I've never before had a business book that kept me turning pages like The Goal: A Process of Ongoing Improvement. Someone on one of the blogs I read suggested this so I requested it from the local library. When the 384-page paperback showed up I groaned - I do not usually get through nonfiction of this size. This is a business novel, which teaches its business principles through a story, so that helped a lot. I enjoyed both the story and was thrilled with the subject matter so much it really kept me moving till I got to the end.
I recognized many of the principles it teaches being related to Lean manufacturing, but didn't realize right away that this book was written a long time before Lean hit mainstream. For some reason that gives it more credibility in my mind.
The book is one man's journey to debunk common manufacturing theory errors. He has the help of a "guru" type character. Of course every book where the protagonist has a guru, it's important that the guru be scarce. You'll find this frequently in fantasy books - the main character has a guide, but that guide suddenly disappears for long periods of time, leaving the protagonist to struggle and often experience failure. Consider Gandalf in any story he's in, from The Hobbit through The Return of the King. That guy is disappearing (or dying, or having his staff broken) at the most inconvenient times! Leaving poor little hobbits and dwarves to fend for themselves, struggling (and learning and growing) in a cruel world.
Getting back to the book, here are some basic principles I found fun to ponder.
The success of a manufacturing plant can be improved by working on three values. In order of importance they are:
- Increasing throughput to sales.
- Decreasing inventory
- Decreasing operating expense.
To continually over time make changes in a manufacturing plant that move these numbers in these directions is to become more successful.
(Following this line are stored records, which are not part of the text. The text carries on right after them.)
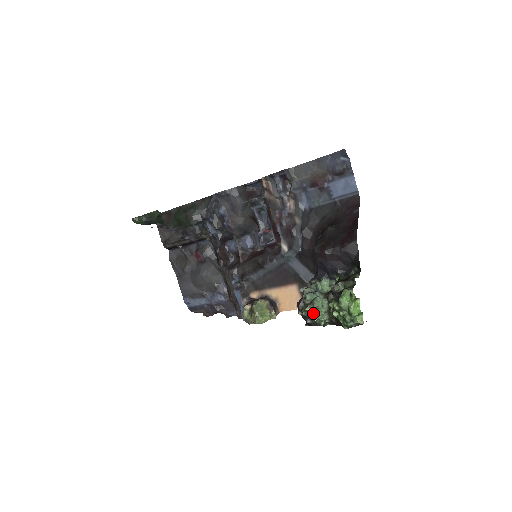
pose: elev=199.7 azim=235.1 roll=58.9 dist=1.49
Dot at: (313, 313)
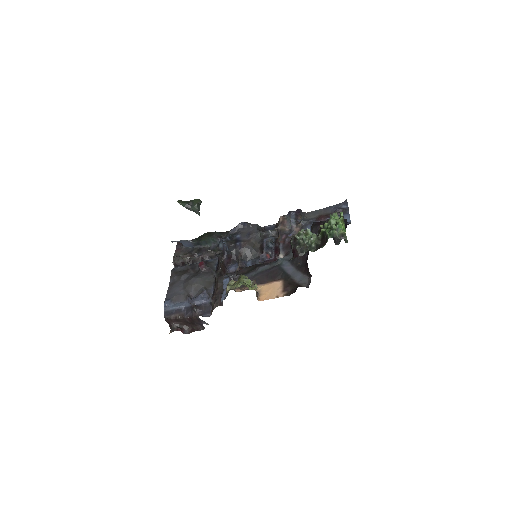
Dot at: (304, 237)
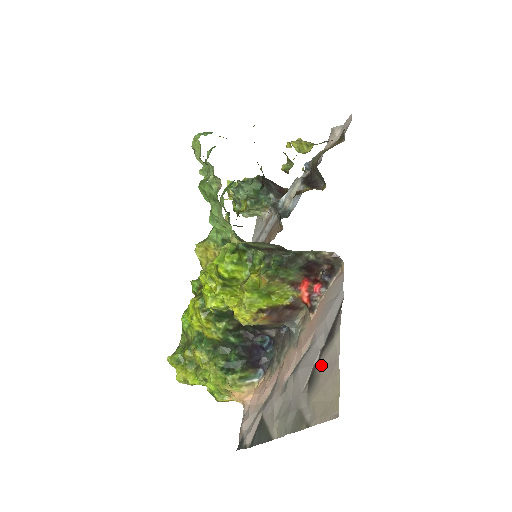
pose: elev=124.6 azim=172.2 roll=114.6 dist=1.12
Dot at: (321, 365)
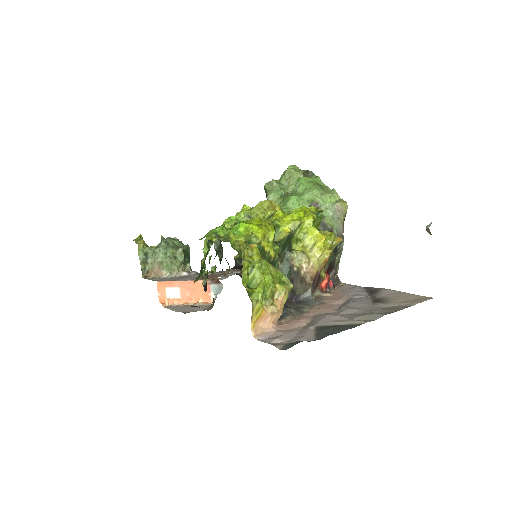
Dot at: (382, 296)
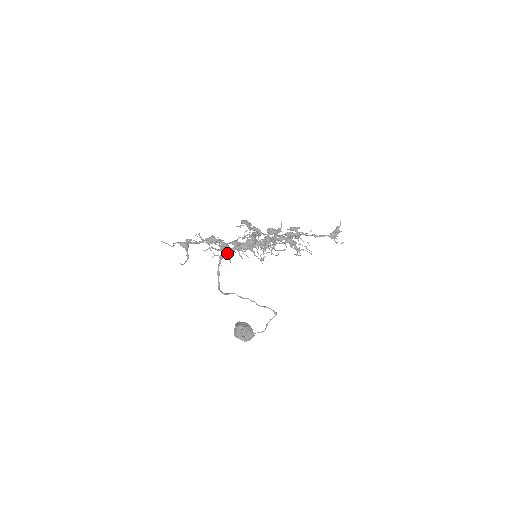
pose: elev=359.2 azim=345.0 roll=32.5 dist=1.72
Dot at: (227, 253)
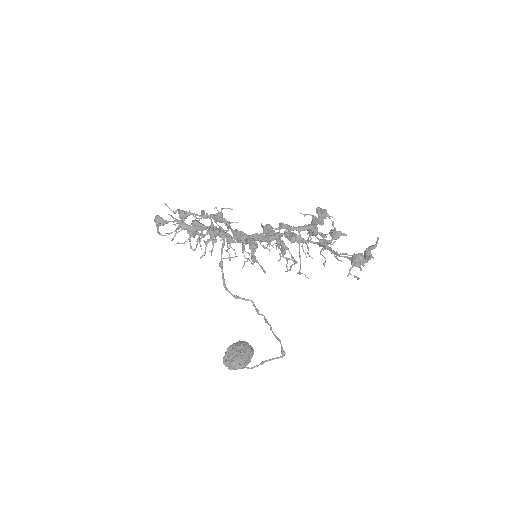
Dot at: (189, 234)
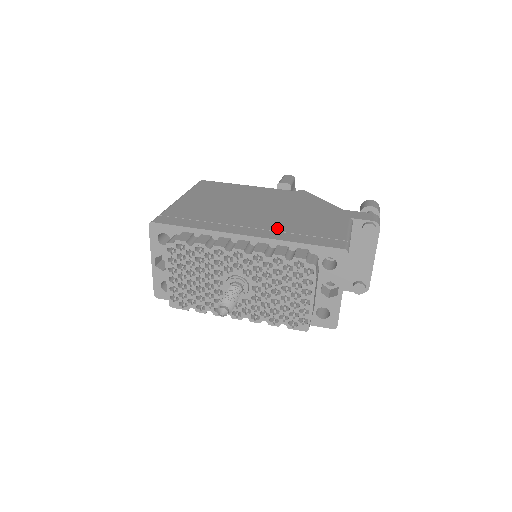
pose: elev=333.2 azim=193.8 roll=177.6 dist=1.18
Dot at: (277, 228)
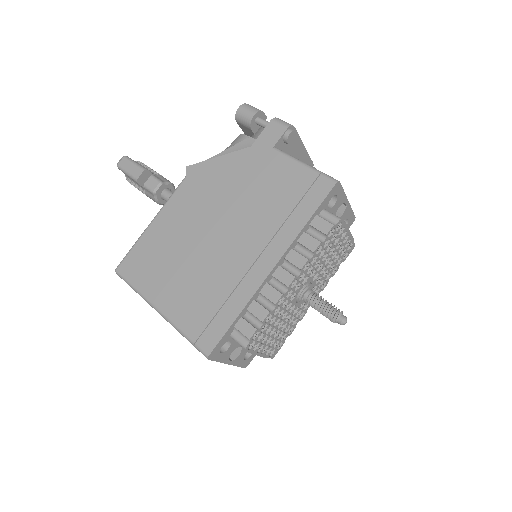
Dot at: (270, 230)
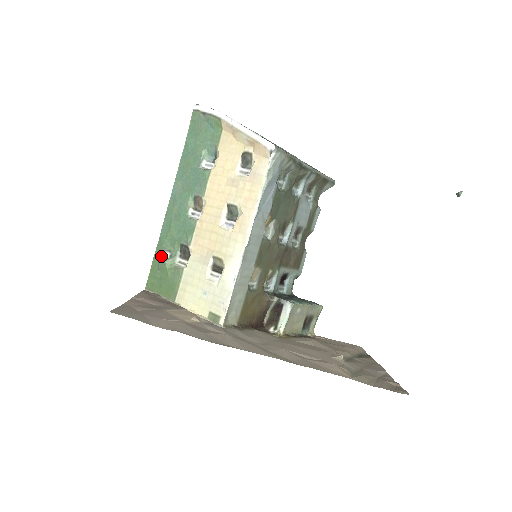
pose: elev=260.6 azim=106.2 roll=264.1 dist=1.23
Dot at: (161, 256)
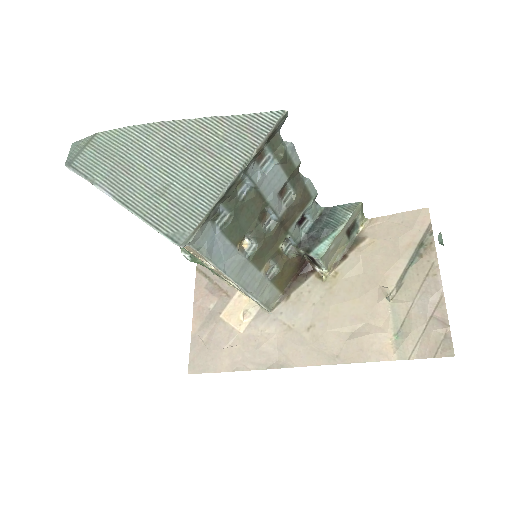
Dot at: occluded
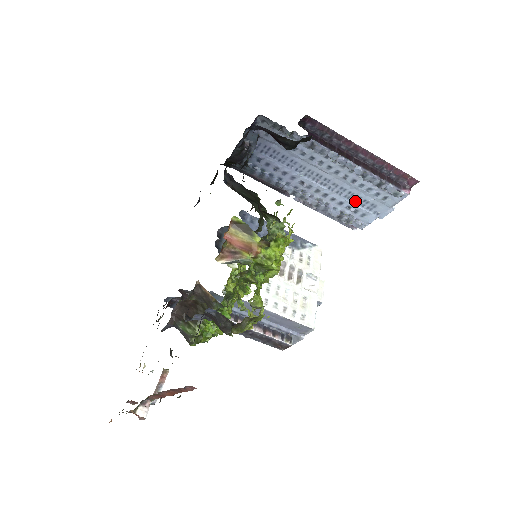
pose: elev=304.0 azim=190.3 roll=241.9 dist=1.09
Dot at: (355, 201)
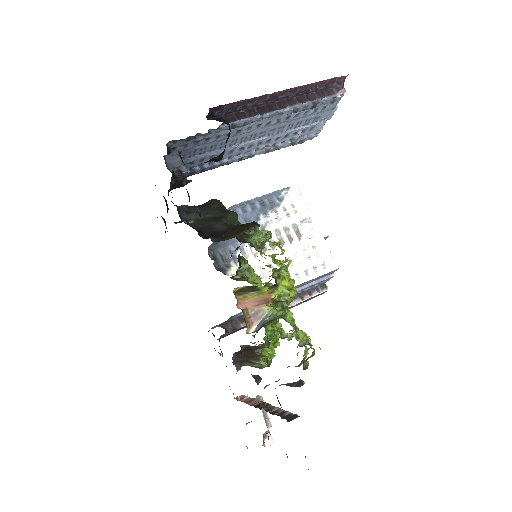
Dot at: (298, 126)
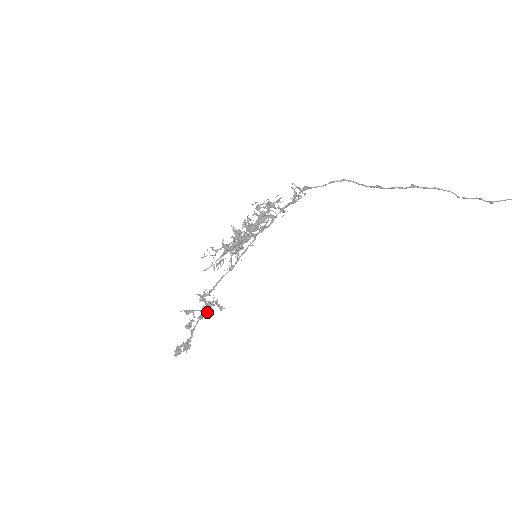
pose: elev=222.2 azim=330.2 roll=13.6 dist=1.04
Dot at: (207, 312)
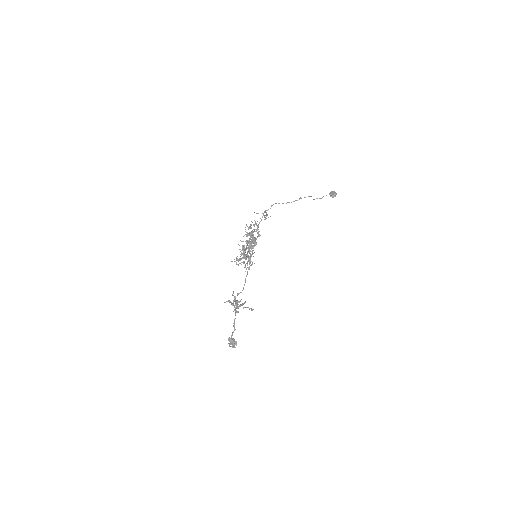
Dot at: occluded
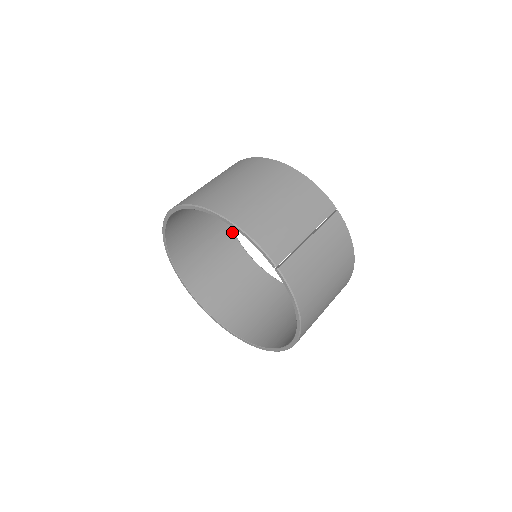
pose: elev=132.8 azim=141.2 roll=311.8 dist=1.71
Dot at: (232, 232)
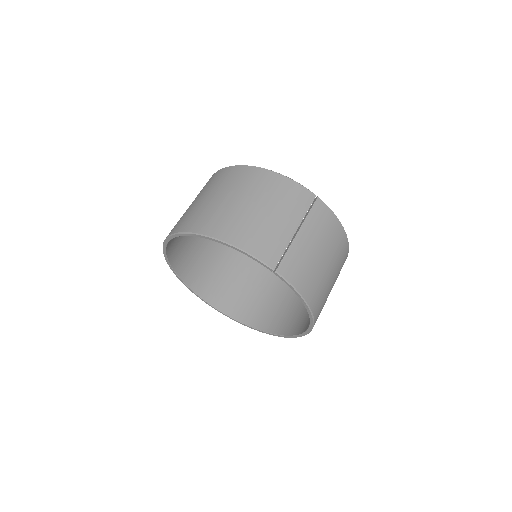
Dot at: occluded
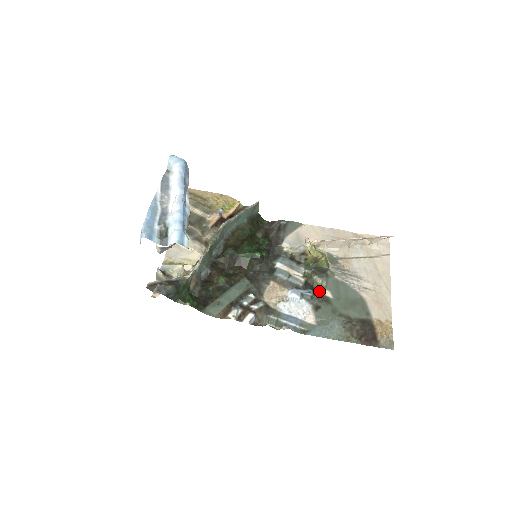
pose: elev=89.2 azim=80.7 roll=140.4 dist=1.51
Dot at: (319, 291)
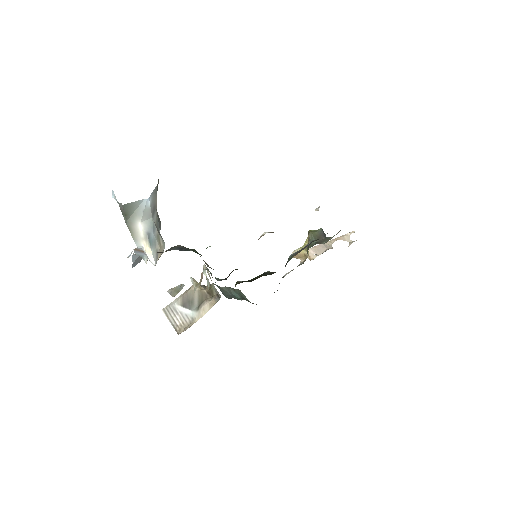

In the book, the real value is in increasing throughput. The book purposely deemphasizes operating expenses.
- Throughput is limited by the bottlenecks of the production system. The bottlenecks must be identified.
- Trying to optimize anything besides the bottlenecks is a waste of time: it will not improve throughput.
- Keep the bottleneck resources running! An hour lost for a bottleneck resource means an hour lost all the way up and down the system.
The book illustrates why throughput is limited by the bottlenecks by including a section about a boy scout troop hiking single-file for six miles.
- The rate at which the last person of the troop travels the trail is throughput.
- The amount of space between the first and last scouts is inventory.
- The amount of effort each boy uses is operating expense.
One of the boys is a "bottleneck" because he's a bit out of shape. When the bottleneck is in the middle of the single-file line, bad things happen. The faster folks up front get way ahead, representing high inventory. The folks behind him can't go any faster than the bottleneck. Throughput of the entire system is constrained to the bottleneck, even when the other resources have excess capacity. Even the scouts up front, way ahead, aren't helping matters because the product isn't done until the last boy arrives at the camp. All they are doing is increasing inventory (waste) by always increasing the space between the first and last people.
The main character puts the bottleneck up front, and demands that everyone stay in line. Inventory at this point goes way down (good!) but throughput is still unchanged - they're still moving along at the bottleneck's pace. The boys complain about the slow-poke up front.
Then a very interesting thing happens. The protagonist gets everyone thinking about constructive ways to make the bottleneck faster. Before long they remove his backpack from him and share it among everyone who wants to go faster (they have excess capacity). Now the whole line speeds up:
- Throughput it up! Everyone is moving faster.
- Inventory is down! Everyone is still together.
- Operating expense is down! The brisk yet steady pace is efficient for everyone.
The leadership team at the manufacturing plant applies these, and other principles, to their plant to great success. Here's how they end up summarizing what they've done:
- Identify the system's constraints (bottlenecks).
- Decide how to exploit the system's constraints (focus everything on maximizing utilization on the constraint: minimize downtime, do a QA check on parts before they go through the bottleneck, etc.).
- Subordinate everything else to the above decision (don't try to maximize non-bottleneck resources; make them work in a way that supports the bottleneck. The idea of a "cadence" in a production line is in line with this).
- Elevate the system's constraints (try to improve the raw capacity of the bottlenecks, e.g., purchase more equipment or subcontract it out).
- Warning: if in this process a constraint is broken, go back to step 1, but do not allow inertia to cause a system's constraint. (I actually don't know what this means.)
The book concludes with a generalization of management. The hypothesis is that good management is properly figuring out (1) what to change, (2) what to change it to, and (3) how to change it. I think those might be clarifying steps to follow when one gets bogged down in a management situation.